● **読解本文**:
2 基礎となる事実(証拠を付さない事実は,当事者間に争いがない。)
(1) 当事者等
原告は,宗教法人天理教豊文分教会(以下「天理教豊文分教会」とい
う。)を,被告による天理教豊文分教会の規則変更の認証処分時まで包括していた
宗教法人である。
被告は,天理教豊文分教会の所轄庁である。
(2) 天理教豊文分教会は,平成13年7月3日,原告との被包括関係を廃止す
る旨の公告をし,同時に,原告に対し,責任役員会の決議に基づき原告との被包括
関係を廃止する旨の通知をした。(乙3,4,弁論の全趣旨)
(3) 本件処分
天理教豊文分教会は平成15年1月16日,上記各公告,通知をしたこと
を証する書類等の必要書類を添付した上で,原告との被包括関係の廃止を内容とす
る規則変更認証申請(以下「本件認証申請」という。)をし,これを受けた被告
は,同年4月16日付15文第21号により,天理教豊文分教会の規則変更の認証
処分(以下「本件処分」という。)をし,同日,天理教豊文分教会に対して認証書
を交付した。本件処分により認証された天理教豊文分教会の規則(以下「本件規
則」という。甲1)第1条には,「この教会は,宗教法人法による宗教法人であっ
て,『天理教豊文教会』という。」との定めがある。(乙1ないし7,弁論の全趣
旨)
(4) 天理教豊文分教会の法人規則(旧規則)には,「この規則を変更しようと
するときは,責任役員全員及び天理教甲府大教会代表役員の同意を得て,天理教代
表役員の承認及び長野県知事の認証を受けなければならない。」との規定があるが
(同規則28条),天理教豊文分教会は,本件認証申請にあたり,天理教甲府大教
会代表役員の同意を得ていなかった。
なお,上記天理教甲府大教会は,原告の被包括宗教法人であり,部属教会
である天理教豊文分教会とは本末関係にある。天理教甲府大教会の規則には,代表
役員は,教会長の地位にある者にして,原告の代表役員が任命すること(7条1
項),代表役員が辞任しようとするときは,その理由書を添え,原告の代表役員の
承認を得なければならないこと(同条2項),財産の処分等には,原告の代表役員
の承認を受けなければならないこと(20条),規則を変更しようとするときは,
原告の代表役員の承認を得なければならないこと(29条1項),法人が解散しよ
うとするときは,原告の代表役員の承認を受けなければならないこと(30条),
天理教教規及び規則中,この法人に関係がある事項に関する規定は,この法人につ
いてもその効力を有すること(32条)が定められている。(甲1,22,乙5,
弁論の全趣旨)

● **練習問題 1**:
宗教法人の規則変更に関する本文のうち、「(4) 天理教豊文分教会の法人規則(旧規則)には,「この規則を変更しようと」から始まり「会代表役員の同意を得ていなかった。」までの部分を、そのままもう一度書き出してください。
● **練習問題 2**:
宗教法人の規則変更に関する本文を、最後の文の後から書き進めてください。

● **入力データ**:
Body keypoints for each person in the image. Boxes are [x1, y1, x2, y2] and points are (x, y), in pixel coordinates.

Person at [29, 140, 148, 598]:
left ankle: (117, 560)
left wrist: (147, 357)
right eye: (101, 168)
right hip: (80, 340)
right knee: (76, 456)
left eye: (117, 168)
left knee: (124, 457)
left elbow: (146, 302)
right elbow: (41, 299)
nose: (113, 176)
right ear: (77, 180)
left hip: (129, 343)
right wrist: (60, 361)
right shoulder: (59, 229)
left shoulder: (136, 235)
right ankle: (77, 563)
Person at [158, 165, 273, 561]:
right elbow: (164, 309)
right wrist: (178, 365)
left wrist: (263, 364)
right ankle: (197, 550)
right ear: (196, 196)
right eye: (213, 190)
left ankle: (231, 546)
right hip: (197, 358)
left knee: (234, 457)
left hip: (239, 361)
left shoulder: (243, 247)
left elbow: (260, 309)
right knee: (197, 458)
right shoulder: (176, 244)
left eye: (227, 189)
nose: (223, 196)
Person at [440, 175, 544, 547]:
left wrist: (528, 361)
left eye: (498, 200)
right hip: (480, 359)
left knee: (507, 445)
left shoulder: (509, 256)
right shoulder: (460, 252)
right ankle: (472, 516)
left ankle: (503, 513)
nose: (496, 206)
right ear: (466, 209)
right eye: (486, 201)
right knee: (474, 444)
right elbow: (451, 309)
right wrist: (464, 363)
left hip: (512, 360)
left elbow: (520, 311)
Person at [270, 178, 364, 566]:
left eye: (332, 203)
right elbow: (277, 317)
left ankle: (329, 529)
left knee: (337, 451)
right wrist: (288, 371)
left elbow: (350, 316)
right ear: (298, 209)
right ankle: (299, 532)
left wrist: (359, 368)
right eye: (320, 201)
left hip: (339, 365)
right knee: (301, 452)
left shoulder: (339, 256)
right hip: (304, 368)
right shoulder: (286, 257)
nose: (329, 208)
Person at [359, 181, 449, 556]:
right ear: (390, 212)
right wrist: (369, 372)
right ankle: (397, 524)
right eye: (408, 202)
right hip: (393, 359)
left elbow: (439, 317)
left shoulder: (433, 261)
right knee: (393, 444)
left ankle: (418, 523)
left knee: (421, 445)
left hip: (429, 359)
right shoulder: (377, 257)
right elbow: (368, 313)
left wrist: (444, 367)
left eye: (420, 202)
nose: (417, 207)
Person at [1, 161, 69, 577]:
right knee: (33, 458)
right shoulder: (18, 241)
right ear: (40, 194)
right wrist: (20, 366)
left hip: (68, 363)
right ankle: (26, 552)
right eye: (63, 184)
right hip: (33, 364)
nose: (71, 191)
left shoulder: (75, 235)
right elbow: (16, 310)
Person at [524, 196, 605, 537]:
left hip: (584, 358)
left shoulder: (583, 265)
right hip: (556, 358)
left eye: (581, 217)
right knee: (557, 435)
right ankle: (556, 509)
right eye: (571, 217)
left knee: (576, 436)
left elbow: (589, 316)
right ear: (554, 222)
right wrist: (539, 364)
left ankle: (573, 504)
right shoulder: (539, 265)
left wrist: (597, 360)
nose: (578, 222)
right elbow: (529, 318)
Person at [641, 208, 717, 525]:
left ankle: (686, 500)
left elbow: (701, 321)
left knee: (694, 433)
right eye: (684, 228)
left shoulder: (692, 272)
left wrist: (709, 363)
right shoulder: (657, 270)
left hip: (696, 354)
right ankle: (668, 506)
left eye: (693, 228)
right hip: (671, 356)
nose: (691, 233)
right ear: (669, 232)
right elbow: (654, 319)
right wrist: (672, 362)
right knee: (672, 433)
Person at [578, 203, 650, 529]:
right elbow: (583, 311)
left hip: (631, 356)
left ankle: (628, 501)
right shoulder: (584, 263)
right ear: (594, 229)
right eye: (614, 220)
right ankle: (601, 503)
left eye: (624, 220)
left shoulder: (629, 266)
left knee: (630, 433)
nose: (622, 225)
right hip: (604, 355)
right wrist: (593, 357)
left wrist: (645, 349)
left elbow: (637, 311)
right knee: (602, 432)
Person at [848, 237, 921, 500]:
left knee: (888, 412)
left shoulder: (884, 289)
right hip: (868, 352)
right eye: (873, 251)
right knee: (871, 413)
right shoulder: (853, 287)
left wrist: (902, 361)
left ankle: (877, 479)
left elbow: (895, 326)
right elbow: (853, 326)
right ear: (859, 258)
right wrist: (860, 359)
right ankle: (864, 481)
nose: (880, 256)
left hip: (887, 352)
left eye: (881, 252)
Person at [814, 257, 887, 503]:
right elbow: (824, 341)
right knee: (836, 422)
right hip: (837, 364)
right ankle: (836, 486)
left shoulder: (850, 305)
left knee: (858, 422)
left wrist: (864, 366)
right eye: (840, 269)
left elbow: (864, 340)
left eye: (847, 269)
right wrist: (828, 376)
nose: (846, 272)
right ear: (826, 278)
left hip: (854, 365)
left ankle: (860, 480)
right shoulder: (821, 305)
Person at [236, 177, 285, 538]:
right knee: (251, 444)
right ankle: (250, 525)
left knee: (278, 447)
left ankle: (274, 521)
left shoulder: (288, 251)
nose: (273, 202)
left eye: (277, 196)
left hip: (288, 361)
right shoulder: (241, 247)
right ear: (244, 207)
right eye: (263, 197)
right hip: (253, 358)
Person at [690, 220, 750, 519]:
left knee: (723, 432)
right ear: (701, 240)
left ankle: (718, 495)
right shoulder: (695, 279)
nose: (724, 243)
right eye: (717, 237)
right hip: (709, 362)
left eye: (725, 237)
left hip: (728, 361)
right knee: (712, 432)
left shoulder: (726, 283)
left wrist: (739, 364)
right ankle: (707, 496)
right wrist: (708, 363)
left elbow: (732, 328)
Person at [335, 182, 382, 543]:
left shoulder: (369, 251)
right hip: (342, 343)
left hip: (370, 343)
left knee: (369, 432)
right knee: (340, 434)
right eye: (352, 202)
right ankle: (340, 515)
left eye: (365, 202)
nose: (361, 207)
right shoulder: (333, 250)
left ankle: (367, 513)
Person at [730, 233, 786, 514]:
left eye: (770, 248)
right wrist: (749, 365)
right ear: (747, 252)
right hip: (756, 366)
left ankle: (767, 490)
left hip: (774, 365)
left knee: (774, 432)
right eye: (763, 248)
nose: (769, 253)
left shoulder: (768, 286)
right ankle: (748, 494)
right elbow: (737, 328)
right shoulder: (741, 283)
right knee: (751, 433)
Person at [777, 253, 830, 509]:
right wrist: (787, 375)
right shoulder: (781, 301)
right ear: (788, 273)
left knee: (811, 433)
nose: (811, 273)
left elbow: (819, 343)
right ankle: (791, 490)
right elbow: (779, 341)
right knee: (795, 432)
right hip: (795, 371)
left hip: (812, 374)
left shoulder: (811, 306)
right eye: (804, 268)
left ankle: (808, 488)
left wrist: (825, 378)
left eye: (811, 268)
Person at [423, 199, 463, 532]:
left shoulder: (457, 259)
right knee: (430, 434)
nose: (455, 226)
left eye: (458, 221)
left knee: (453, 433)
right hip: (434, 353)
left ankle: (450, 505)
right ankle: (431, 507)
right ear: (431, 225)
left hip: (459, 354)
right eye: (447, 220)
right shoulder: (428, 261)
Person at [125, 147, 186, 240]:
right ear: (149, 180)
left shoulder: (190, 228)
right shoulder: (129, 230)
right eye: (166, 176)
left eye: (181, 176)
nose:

● **解答欄 1**:
(4) 天理教豊文分教会の法人規則(旧規則)には,「この規則を変更しようと
するときは,責任役員全員及び天理教甲府大教会代表役員の同意を得て,天理教代
表役員の承認及び長野県知事の認証を受けなければならない。」との規定があるが
(同規則28条),天理教豊文分教会は,本件認証申請にあたり,天理教甲府大教
会代表役員の同意を得ていなかった。

● **解答欄 2**:
(5) 審査請求
原告は,平成15年6月11日,文部科学大臣に対し,本件処分の取消し
を求める審査請求をしたが,同年10月8日,文部科学大臣はこれを棄却するとの
裁決をし,同裁決書謄本は同月10日に原告に送達された。
(6) 宗教法人法の定め
ア 宗教法人法26条1項は,宗教法人は,規則を変更しようとするとき
は,規則で定めるところによりその変更のための手続をし,その規則の変更につい
て所轄庁の認証を受けなければならないが,この場合において,宗教法人が当該宗
教法人を包括する宗教団体との関係を廃止しようとするときは,当該関係の廃止に
係る規則の変更に関し当該宗教法人の規則中に当該宗教法人を包括する宗教団体が
一定の権限を有する旨の定めがある場合でも,その権限に関する規則の規定による
ことを要しないものとすると定めている。
イ 同法27条は,宗教法人が規則変更の認証を受けようとするときは,認
証申請書及びその変更しようとする事項を示す書類2通に,①規則の変更の決定に
ついて規則で定める手続を経たことを証する書類,②規則の変更が被包括関係の設
定に係る場合には,同法26条2項の公告をし,同条3項の規定による承認を受け
たことを証する書類,③規則の変更が被包括関係の廃止に係る場合には,同条2項
の規定による公告及び同条3項の規定による通知をしたことを証する書類を添え
て,これを所轄庁に提出し,その認証を申請しなければならないと定めている。
ウ 同法28条1項は,所轄庁は,同法27条の規定による認証の申請を受
理した場合には,当該申請に係る事案について,①その変更しようとする事項がこ
の法律その他の法令の規定に適合していること(同法28条1項1号),②その変
更手続が同法26条の規定に従ってなされていること(同法28条1項2号)の各
要件を備えているかどうかを審査し,同法14条1項の規定に準じ当該規則の変更
の認証に関する決定をしなければならないと定めている。
エ 同法14条1項は,所轄庁は,当該申請に係る事案について,①当該団
体が宗教法人であること(同条項1号),②当該規則がこの法律その他の法令の規
定に適合していること(同条項2号),③当該設立の手続が同法12条の規定に従
ってなされていること(同法14条1項3号)の各要件を備えているかどうかを審
査し,これらの要件を備えていると認めたときはその規則を認証する旨の決定を
し,これらの要件を備えていないと認めたとき又はその受理した規則及びその添付
書類の記載によってはこれらの要件を備えているかどうかを確認することができな
いときはその規則を認証することができない旨の決定をしなければならないと定め
ている。
第3 争点
1 本件処分は,本件規則が,「天理教豊文教会」との名称につき原告の人格権
を侵害し,又は不正競争防止法2条1項1号,2号に違反するため,「その変更し
ようとする事項がこの法律その他の法令の規定に適合していること」(宗教法人法
28条1項1号)の要件に該当しないものとして,違法となるか。
2 本件処分は,「その変更の手続が第26条の規定に従ってなされているこ
と」(宗教法人法28条1項2号)という手続的要件を備えない規則変更を認証し
たものとして違法となるか。具体的には,天理教豊文分教会の法人規則(旧規則)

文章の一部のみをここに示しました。